** Task to complete **
Render the lines below, from the line with "scientific name: Pyrrosia nummularifolia" through the end of the entries, as a JSON list of strings with one string per line and blank lines omitted.

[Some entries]
┌──

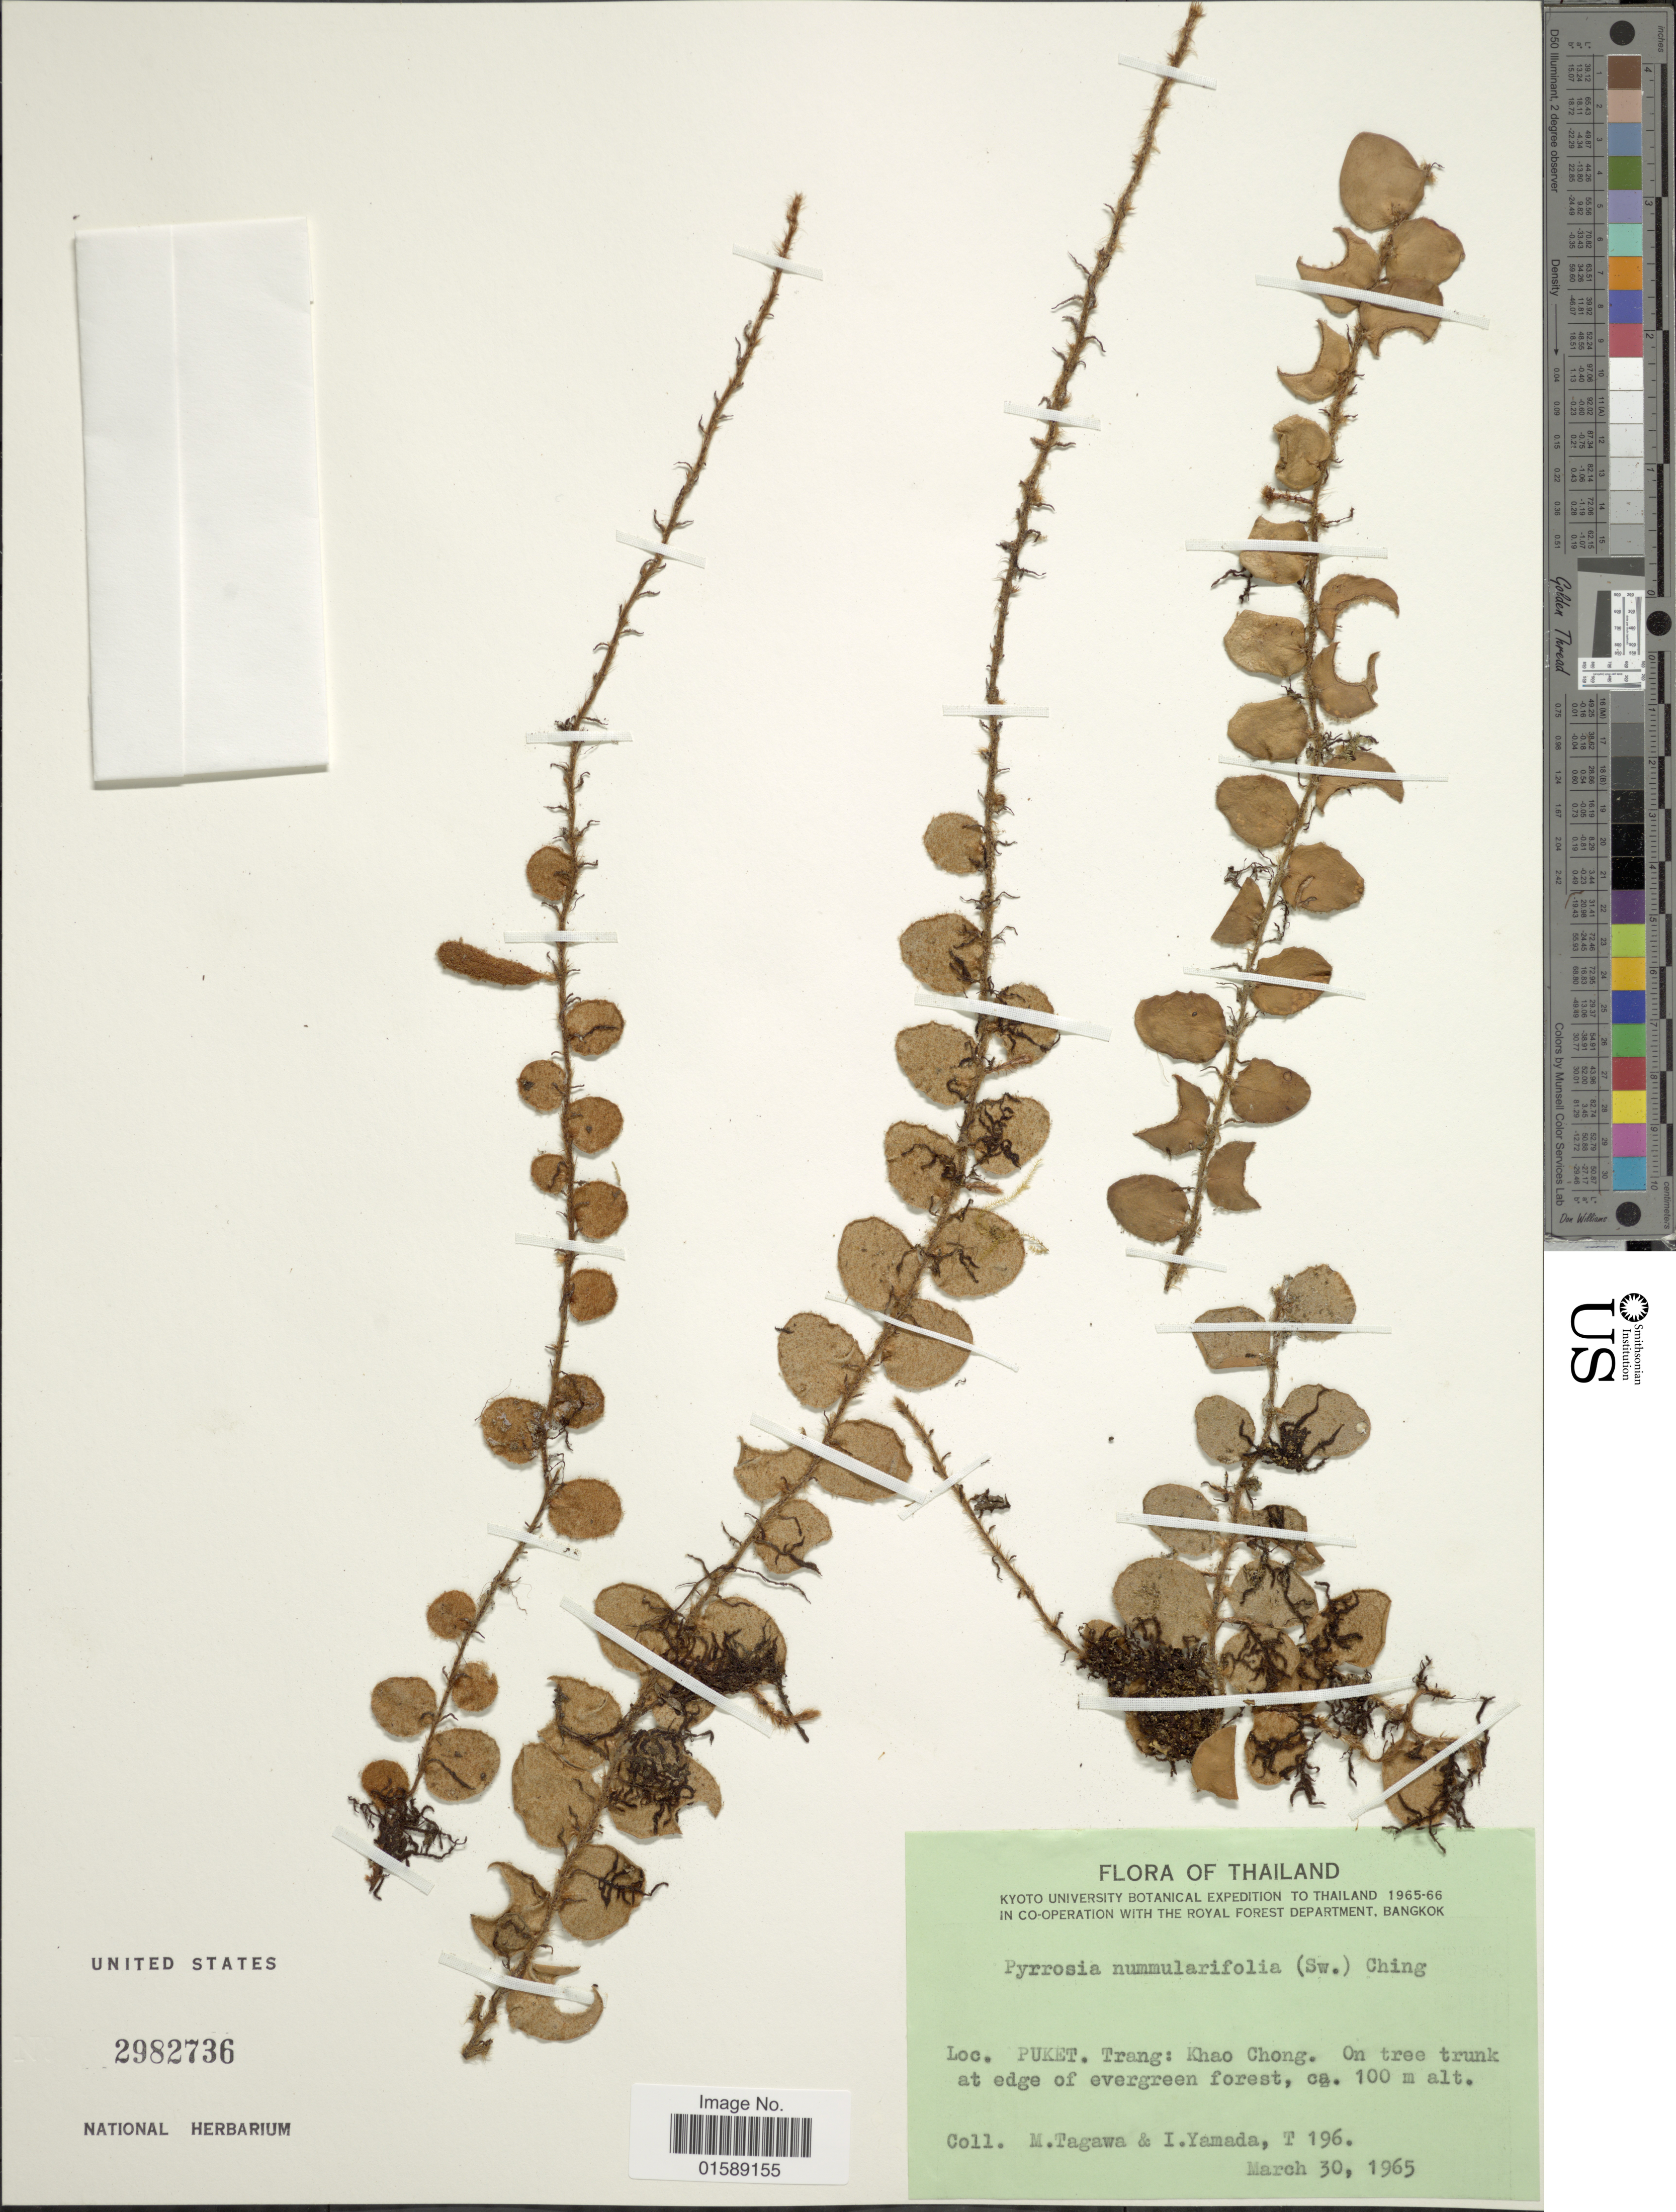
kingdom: Plantae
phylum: Tracheophyta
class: Polypodiopsida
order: Polypodiales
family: Polypodiaceae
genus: Pyrrosia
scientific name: Pyrrosia nummularifolia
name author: (Sw.) Ching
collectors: M. Tagawa & I. Yamada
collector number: T196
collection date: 1965-03-30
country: Thailand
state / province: Trang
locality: Puket: Khao Chong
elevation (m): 100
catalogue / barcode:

└──

** Exercise solution **
[
  "scientific name: Pyrrosia nummularifolia",
  "name author: (Sw.) Ching",
  "collectors: M. Tagawa & I. Yamada",
  "collector number: T196",
  "collection date: 1965-03-30",
  "country: Thailand",
  "state / province: Trang",
  "locality: Puket: Khao Chong",
  "elevation (m): 100",
  "catalogue / barcode:"
]